Second series is harder though.
 

sbhatnagar

Active member
Jan 27, 2012
95
I think that the second problem has some thing to do with \( \displaystyle \arcsin(x)=\sum_{0}^{\infty}\frac{(2n)!}{4^n (2n+1) (n!)^2}x^{2n+1}\).
 

chisigma

Well-known member
Feb 13, 2012
1,704
Compute the following series:

$$1 + \frac{{1 \times 2}}{{1 \times 3}} + \frac{{1 \times 2 \times 3}}{{1 \times 3 \times 5}} + \frac{{1 \times 2 \times 3 \times 4}}{{1 \times 3 \times 5 \times 7}} + \cdots .$$
The solution of the second series is effectively a little more difficult task!... let's start defining...

$\displaystyle \varphi(x)= \sum_{n=1}^{\infty} \frac{n!}{(2n-1)!!}\ x^{n}$ (1)

... so that is $\displaystyle \sum_{n=1}^{\infty} \frac{n!}{(2n-1)!!}= \varphi(1)$. Introducing the gamma function, taking into account that is...

$\displaystyle (2n-1)!!= \frac{2^{n}}{\sqrt{\pi}}\ \Gamma(n+\frac{1}{2})$ (2)

... the (1) becomes...

$\displaystyle \varphi(x)= \sqrt{\pi} \sum_{n=1}^{\infty} \frac{\Gamma(n+1)}{\Gamma(n+\frac{1}{2})}\ (\frac{x}{2})^{n}$ (3)

Now we consult the excellent library of the University of Bonn and here we find...

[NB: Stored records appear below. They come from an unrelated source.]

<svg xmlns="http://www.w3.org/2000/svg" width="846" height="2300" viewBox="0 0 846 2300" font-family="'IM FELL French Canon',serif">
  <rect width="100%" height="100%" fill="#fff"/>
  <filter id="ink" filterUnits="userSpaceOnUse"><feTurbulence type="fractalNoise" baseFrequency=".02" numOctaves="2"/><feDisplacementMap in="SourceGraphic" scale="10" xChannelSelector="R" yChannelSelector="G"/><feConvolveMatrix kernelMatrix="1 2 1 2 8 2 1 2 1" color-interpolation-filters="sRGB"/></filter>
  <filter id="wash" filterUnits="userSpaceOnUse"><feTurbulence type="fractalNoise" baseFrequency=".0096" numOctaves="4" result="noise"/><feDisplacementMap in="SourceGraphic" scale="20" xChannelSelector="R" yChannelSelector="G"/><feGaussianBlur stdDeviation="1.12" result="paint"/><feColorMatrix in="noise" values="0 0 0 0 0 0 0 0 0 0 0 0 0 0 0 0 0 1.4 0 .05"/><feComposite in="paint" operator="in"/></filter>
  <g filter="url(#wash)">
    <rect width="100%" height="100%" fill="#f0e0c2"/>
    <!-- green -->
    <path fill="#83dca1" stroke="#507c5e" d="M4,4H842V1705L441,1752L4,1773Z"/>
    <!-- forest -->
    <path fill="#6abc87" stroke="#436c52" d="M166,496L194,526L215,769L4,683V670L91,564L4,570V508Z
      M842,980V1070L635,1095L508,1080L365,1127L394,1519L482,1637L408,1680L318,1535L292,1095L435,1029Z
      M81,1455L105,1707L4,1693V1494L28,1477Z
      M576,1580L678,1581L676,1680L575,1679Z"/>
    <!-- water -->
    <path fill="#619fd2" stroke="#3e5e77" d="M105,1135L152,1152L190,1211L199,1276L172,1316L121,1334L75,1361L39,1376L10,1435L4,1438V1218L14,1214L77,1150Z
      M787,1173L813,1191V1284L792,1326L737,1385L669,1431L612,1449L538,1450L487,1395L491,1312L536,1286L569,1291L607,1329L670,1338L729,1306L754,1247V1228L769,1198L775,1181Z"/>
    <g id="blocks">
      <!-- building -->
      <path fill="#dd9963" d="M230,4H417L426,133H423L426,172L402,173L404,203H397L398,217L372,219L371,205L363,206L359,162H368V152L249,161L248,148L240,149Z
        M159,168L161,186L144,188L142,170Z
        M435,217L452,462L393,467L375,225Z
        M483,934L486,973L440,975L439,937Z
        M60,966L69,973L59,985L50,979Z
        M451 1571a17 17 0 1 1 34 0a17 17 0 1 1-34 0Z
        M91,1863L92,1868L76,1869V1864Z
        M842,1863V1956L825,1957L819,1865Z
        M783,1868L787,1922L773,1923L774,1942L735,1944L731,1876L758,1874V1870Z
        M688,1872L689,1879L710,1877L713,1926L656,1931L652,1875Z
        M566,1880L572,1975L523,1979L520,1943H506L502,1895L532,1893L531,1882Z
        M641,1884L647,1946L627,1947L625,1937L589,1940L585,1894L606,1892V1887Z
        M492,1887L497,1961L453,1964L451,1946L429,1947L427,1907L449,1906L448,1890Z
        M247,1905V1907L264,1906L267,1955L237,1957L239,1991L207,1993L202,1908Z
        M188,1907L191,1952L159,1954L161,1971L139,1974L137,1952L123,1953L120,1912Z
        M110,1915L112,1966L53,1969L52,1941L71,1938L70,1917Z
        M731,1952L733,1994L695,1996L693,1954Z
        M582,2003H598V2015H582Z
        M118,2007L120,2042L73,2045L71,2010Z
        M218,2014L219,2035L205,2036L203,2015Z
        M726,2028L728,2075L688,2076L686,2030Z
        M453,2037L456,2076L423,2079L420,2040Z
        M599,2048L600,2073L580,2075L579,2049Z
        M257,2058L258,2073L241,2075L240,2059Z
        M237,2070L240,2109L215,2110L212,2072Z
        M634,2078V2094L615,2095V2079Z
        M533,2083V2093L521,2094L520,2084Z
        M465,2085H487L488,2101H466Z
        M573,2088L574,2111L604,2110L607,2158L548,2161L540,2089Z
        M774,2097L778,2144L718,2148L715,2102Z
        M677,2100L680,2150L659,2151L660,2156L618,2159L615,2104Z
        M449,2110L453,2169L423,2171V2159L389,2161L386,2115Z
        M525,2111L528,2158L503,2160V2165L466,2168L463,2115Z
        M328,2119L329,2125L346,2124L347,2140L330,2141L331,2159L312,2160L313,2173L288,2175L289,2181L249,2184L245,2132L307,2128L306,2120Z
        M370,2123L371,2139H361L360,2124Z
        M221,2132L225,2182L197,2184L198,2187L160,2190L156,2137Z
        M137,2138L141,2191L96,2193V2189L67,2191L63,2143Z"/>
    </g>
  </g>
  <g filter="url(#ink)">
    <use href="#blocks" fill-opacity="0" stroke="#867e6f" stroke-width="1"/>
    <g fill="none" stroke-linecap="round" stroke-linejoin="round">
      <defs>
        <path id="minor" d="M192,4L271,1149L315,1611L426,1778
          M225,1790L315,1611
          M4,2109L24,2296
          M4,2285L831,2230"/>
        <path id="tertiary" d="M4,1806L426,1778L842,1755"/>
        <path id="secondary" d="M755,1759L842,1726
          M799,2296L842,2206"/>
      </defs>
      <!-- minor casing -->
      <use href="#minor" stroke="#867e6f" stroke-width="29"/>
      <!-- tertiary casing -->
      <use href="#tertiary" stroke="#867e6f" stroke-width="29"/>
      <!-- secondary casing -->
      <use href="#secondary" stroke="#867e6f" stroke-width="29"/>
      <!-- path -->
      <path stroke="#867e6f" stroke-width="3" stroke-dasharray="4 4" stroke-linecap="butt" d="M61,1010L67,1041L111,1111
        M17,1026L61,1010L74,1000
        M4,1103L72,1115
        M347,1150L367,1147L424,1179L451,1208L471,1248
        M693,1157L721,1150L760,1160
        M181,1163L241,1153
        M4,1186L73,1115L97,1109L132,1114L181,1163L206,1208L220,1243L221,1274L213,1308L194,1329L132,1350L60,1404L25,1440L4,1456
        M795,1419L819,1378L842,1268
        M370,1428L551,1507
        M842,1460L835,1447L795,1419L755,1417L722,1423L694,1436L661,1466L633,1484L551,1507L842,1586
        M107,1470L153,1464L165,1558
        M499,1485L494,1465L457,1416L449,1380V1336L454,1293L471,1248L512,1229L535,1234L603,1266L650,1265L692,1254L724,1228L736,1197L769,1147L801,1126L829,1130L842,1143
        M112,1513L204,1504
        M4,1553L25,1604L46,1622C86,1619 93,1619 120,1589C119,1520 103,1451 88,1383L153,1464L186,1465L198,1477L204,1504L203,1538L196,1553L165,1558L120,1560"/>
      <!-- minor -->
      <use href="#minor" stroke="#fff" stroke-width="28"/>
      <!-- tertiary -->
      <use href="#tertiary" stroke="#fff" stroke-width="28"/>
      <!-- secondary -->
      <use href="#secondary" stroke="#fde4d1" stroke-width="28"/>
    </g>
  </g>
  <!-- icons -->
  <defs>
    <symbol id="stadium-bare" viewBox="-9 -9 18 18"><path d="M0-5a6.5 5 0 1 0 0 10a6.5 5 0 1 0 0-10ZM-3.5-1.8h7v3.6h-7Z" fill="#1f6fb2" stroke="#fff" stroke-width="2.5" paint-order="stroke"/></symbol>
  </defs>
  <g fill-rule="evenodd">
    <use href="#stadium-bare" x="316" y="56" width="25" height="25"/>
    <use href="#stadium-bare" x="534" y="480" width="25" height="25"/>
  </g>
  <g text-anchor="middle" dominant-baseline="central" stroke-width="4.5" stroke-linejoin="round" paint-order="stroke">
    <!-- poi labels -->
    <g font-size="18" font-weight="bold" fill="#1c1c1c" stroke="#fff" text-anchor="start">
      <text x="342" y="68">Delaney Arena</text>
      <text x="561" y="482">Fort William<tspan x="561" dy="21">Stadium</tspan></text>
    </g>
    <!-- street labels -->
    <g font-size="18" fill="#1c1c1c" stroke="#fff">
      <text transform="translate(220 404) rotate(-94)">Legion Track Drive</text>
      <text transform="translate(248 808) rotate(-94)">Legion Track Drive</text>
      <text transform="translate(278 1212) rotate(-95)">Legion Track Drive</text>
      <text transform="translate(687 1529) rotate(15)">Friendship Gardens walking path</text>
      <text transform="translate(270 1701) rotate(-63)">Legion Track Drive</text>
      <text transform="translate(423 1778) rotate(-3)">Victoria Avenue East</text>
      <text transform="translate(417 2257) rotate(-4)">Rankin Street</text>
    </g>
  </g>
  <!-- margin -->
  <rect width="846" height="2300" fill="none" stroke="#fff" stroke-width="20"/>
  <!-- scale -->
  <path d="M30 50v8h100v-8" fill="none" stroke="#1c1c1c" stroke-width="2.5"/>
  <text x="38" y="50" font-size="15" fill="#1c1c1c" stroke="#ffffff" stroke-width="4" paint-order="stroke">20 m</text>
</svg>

$\displaystyle \sum_{n=0}^{\infty} \frac{\Gamma(n+1)}{\Gamma(n+\frac{1}{2})}\ z^{n}= \frac{1}{\sqrt{\pi}\ (1-z)}\ (1+ \frac{\sqrt{z}\ \sin^{-1} \sqrt{z}}{\sqrt{1-z}}) $ (4)

... so that is...

$\displaystyle \sum_{n=1}^{\infty} \frac{n!}{(2n-1)!!}= 2\ (1+ \sin^{-1} \frac{1}{\sqrt{2}})-1= 1 + \frac{\pi}{2}$

Kind regards

$\chi$ $\sigma$
 
Last edited:

Sherlock

Member
Jan 28, 2012
59
Compute the following series:

$$1 + \frac{{1 \times 2}}{{1 \times 3}} + \frac{{1 \times 2 \times 3}}{{1 \times 3 \times 5}} + \frac{{1 \times 2 \times 3 \times 4}}{{1 \times 3 \times 5 \times 7}} + \cdots .$$
The series can be written as

$\displaystyle \sum_{k \ge 1}\frac{k!}{(2k-1)!!} = \sum_{k \ge 1}\frac{k!^2 2^k}{(2k)!} = \sum_{ k \ge 1}\frac{2^k}{\binom{2k}{k}} $

Consider the series

$\displaystyle \left(\sin^{-1}{x}\right)^2 = \sum_{k \ge 1}\frac{2^{2k-1}x^{2k}}{k^2 \binom{2k}{k}}$

Differentiating both sides gives


$\displaystyle\frac
{2\sin^{-1}{x}}{\sqrt{1-x^2}} = \sum_{k \ge 1}\frac{2^{2k}x^{2k-1}}{k \binom{2k}{k}}$

Rearrange it as

$\displaystyle\frac
{x\sin^{-1}{x}}{\sqrt{1-x^2}} = \sum_{k \ge 1}\frac{2^{2k-1}x^{2k}}{k \binom{2k}{k}}$

Differentiating both sides we get

$\displaystyle \frac
{\sin^{-1}{x}+x\sqrt{1-x^2}}{(1-x^2)\sqrt{1-x^2}} = \sum_{k \ge 1}\frac{2^{2k}x^{2k-1}}{\binom{2k}{k}}$

Rearrange it as

$\displaystyle \frac
{x\sin^{-1}{x}+x^2\sqrt{1-x^2}}{(1-x^2) \sqrt{1-x^2}} = \sum_{k \ge 1}\frac{(2x)^{2k}}{\binom{2k}{k}}$

Put $x = \frac{1}{\sqrt{2}}$, then:

$\displaystyle 1+\frac{\pi}{2} = \sum_{k \ge 1}\frac{2^k}{\binom{2k}{k}}.$